The average radiation dose in Finland

The mean annual effective dose for Finnish people

The average effective radiation dose in Finland is 5.9 millisievert (mSv) based on 2018 data.

By far the highest levels of ionizing radiation that Finns are exposed to comes from radon, with the most significant source being the home. The annual radiation dose from indoor radon is four millisieverts. Approximately 1.1 mSv of the radiation dose originates from natural background radiation other than indoor radon. Background radiation is partly cosmic radiation from space and partly the radiation from radioactive materials in soil and building materials.

On average, the medical use of radiation causes a Finnish person an annual effective dose of 0.76 mSv. The radiation dose caused by radioactive materials in Finnish nature following nuclear accidents and nuclear weapons testing carried out in the 1960s is extremely low.

The effective dose describing exposure to ionizing radiation is a calculated quantity that describes the detriment caused by radiation on a person’s health. As the effective dose grows, so does the risk of contracting cancer caused by radiation.

However, the average amounts of effective doses from different sources do not directly describe the risk. For example, the health risk caused by radon is estimated on the basis of epidemiologic examinations, not the effective dose. Every year, an average of 280 Finns die from lung cancer caused by radon. Of these cases, 240 deaths are induced by smoking in addition to radon.
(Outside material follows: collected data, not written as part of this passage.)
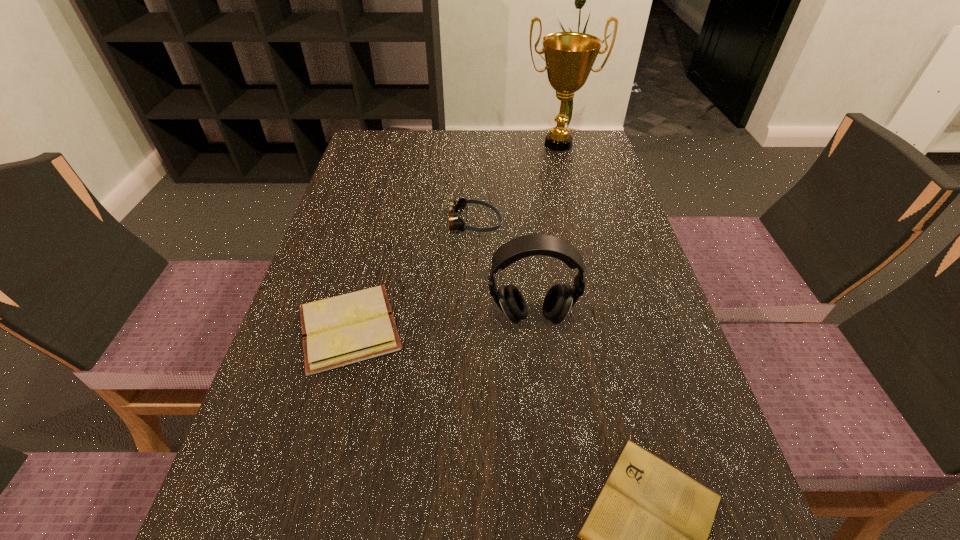
This screenshot has height=540, width=960. What are the coordinates of `vacant point located between the fourth nearest object and the diary` in the screenshot? It's located at (411, 275).

The width and height of the screenshot is (960, 540). I want to click on vacant area that lies between the third tallest object and the leftmost object, so click(411, 275).

What are the coordinates of `empty location between the fourth nearest object and the award` in the screenshot? It's located at (516, 184).

You are a GUI agent. You are given a task and a screenshot of the screen. Output one action in this format:
    pyautogui.click(x=<x>, y=<y>)
    Task: Click on the free space between the tallest object and the diary
    The image size is (960, 540).
    Given the screenshot: What is the action you would take?
    pyautogui.click(x=454, y=236)

You are a GUI agent. You are given a task and a screenshot of the screen. Output one action in this format:
    pyautogui.click(x=<x>, y=<y>)
    Task: Click on the vacant region between the leftmost object and the goggles
    This screenshot has height=540, width=960.
    Given the screenshot: What is the action you would take?
    pyautogui.click(x=411, y=275)

The width and height of the screenshot is (960, 540). In order to click on free space between the second farthest object and the award in this screenshot , I will do `click(516, 184)`.

The width and height of the screenshot is (960, 540). Identify the location of the second closest object to the goggles. (558, 301).

Locate an element on the screen. object that stands as the fourth closest to the book is located at coordinates (569, 56).

You are a GUI agent. You are given a task and a screenshot of the screen. Output one action in this format:
    pyautogui.click(x=<x>, y=<y>)
    Task: Click on the vacant region that satisfies the following two spatial constraints: 1. through the lenses of the third tallest object; 2. on the front side of the second shortest object
    
    Given the screenshot: What is the action you would take?
    pyautogui.click(x=471, y=328)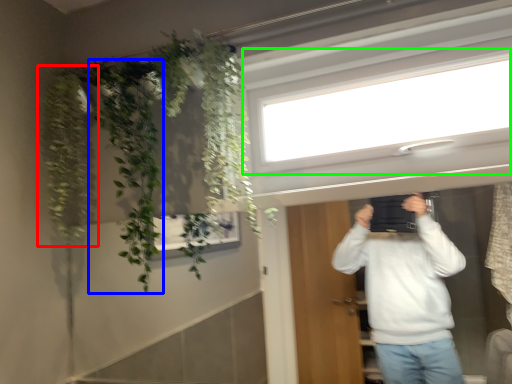
Question: Which object is positioned closest to plant (highlighted by a red box)? Select from plant (highlighted by a blue box) and window (highlighted by a green box).

Choices:
 (A) plant
 (B) window

Answer: (A)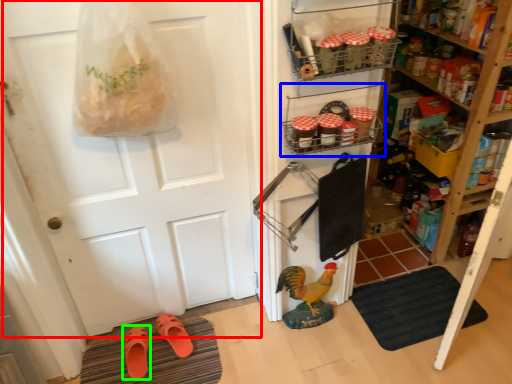
Question: Which is farther away from door (highlighted by a red box)? shelf (highlighted by a blue box) or footwear (highlighted by a green box)?

Choices:
 (A) shelf
 (B) footwear

Answer: (B)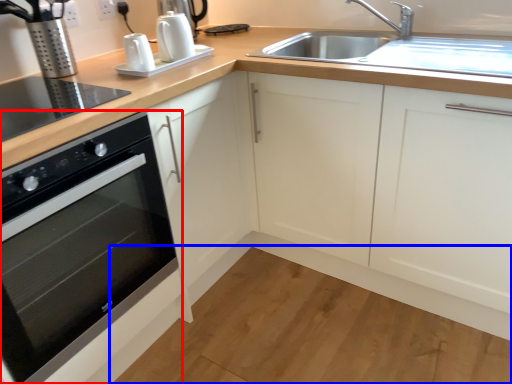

In 2018, the average annual radiation dose received by Finns was approximately 5.9 millisieverts (mSv). The majority of this exposure, four millisieverts, originated from radioactive radon. In addition, the radiation dose comprised of exposure to x-ray examinations (0.72 mSv), soil and building materials (0.45 mSv), cosmic radiation (0.33 mSv), food and drinking water (0.3 mSv), air travel (0.05 mSv), nuclear medicine examinations (0.04 mSv) as well as nuclear accidents and nuclear weapons testing (0.01 mSv).

In 2018, the average effective dose received by Finns from ionizing radiation was 5.9 millisieverts. More than five millisieverts come from natural radioactive materials, while less than one millisievert is caused by the medical use of radiation. The share of the effective dose caused by artificial radioactive materials in the environment is very small.